IOW, the stuff that the "critical" goods manufacturers need to have available to them is orders of magnitude greater than what we can currently provide in the U.S. We don't have, and can't have, a few million low-wage workers living in government-built SRO housing barracks waiting that can be used to flood the factory floors of countless low-value component manufacturers that make up the supply chain for the "critical" goods. We don't have, and won't fund, the type of massive public works, transportation, and utility infrastructure that needs to be undertaken by the national government in order to service all those factory floors. The "critical goods" that you'd prefer to have manufactured here are the tip of a big pyramid that supports their production, and you can't have that tip of the pyramid without building the whole pyramid. China was able to build that pyramid because their country was filled with uneducated subsistence farmers for whom the low-value factory jobs needed at the base of the pyramid were a massive step up in quality of life. The U.S. long ago moved past that point.

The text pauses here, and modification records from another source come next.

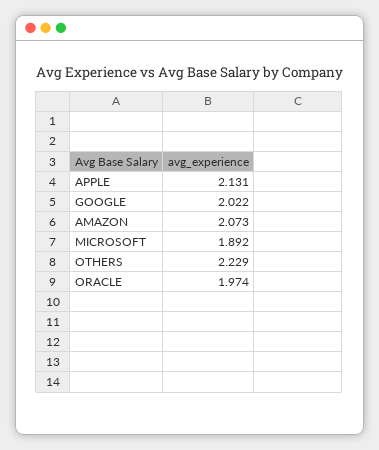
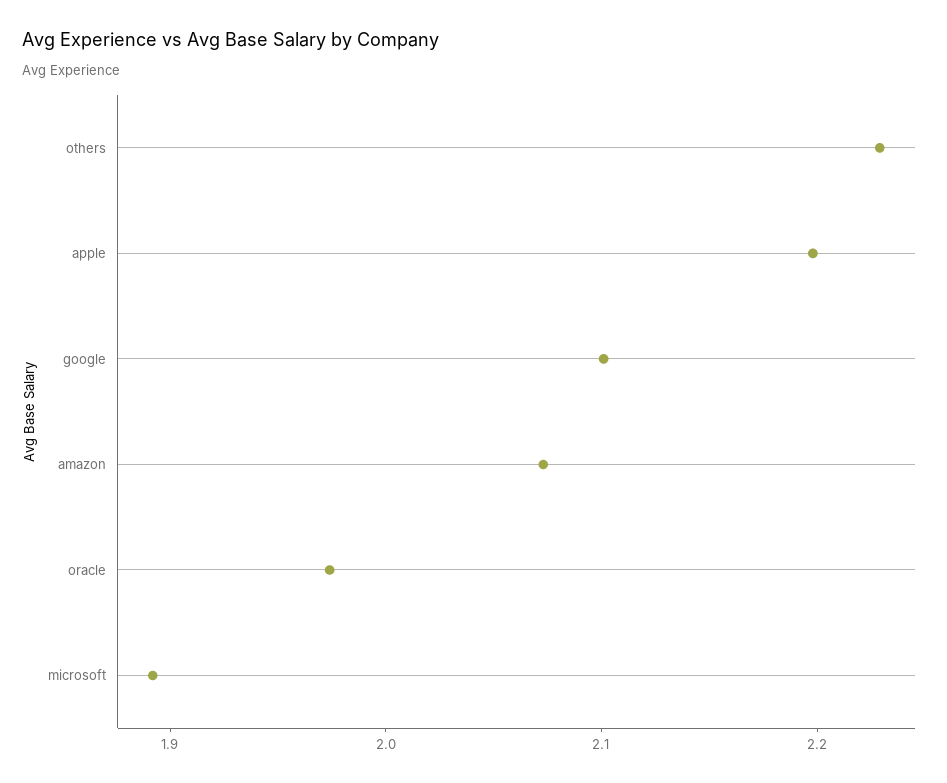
APPLE: 2.131 -> 2.2
GOOGLE: 2.022 -> 2.1

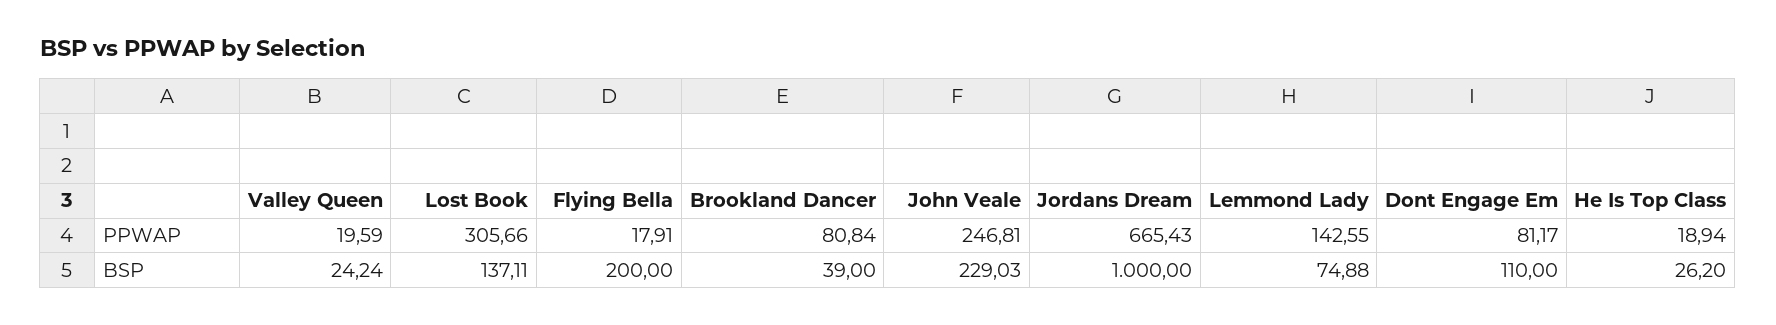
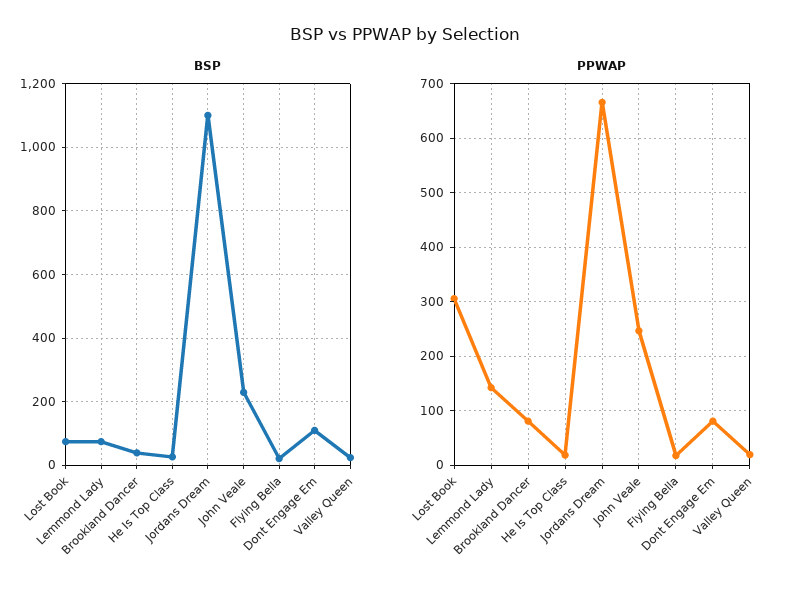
BSP, Lost Book: 137.11 -> 80
BSP, Flying Bella: 200 -> 20
BSP, Jordans Dream: 1000 -> 1100

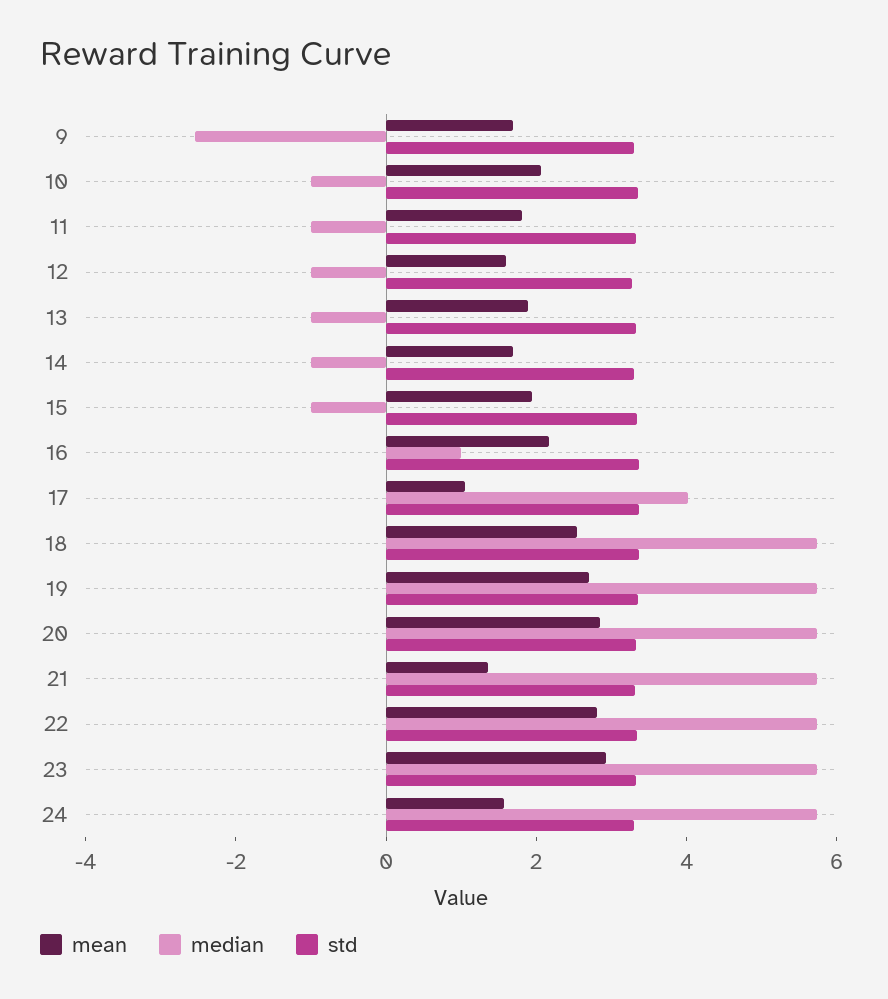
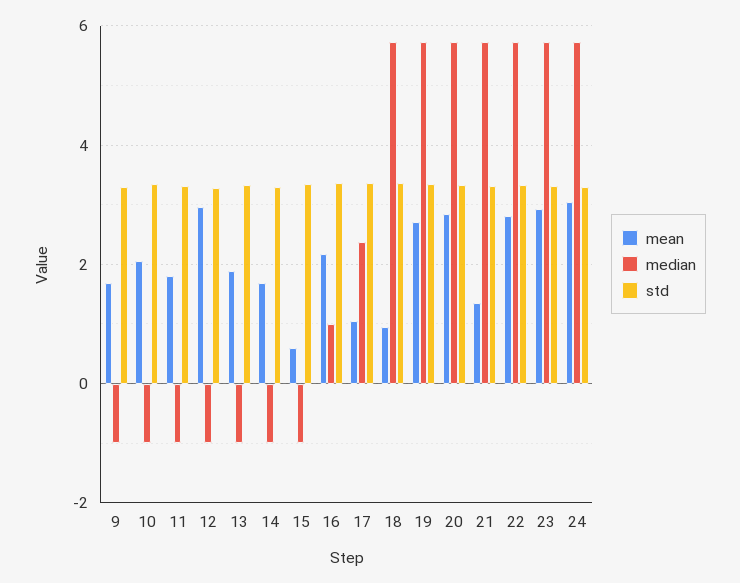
median, 9: -2.5 -> -1
mean, 12: 1.5 -> 3
mean, 15: 2 -> 0.6
median, 17: 4 -> 2.4
mean, 18: 2.5 -> 1
mean, 24: 1.5 -> 3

To build that pyramid here in the United States would require a complete reworking of our economy. There's absolutely no market basis for moving all that low-value manufacturing capacity here (the market doesn't care about national security, after all), so you would need a level of federal intervention in the private economy never before seen in the U.S. to make it happen. The federal government would have to wrench both capital and labor out of where it would normally go in response to market forces and mandate that it go into basic manufacturing and all the things that basic manufacturing needs, at 10x the level of difficulty that China had in doing that because our workers are already so well paid (relative to global levels). And we'd have to recreate all the public works and governmental projects that China spent the last several decades building - the roads and rails, the ports and shipping, the utility lines and power generation. Again, the government would have to do that (either directly or indirectly), because there's no market reason for any private actors to be doing any of that. You can't do it with tariffs.

That undertaking would run contrary to everything the GOP stands for in domestic policy. It would run contrary to nearly all of what most Democrats would support, since the center of even the Democratic party wouldn't be okay with that level of government direction of the national economy. Only the far left of the Democratic party - the Sanders wing - would be comfortable with subordinating the market to the direction of the government to that extent.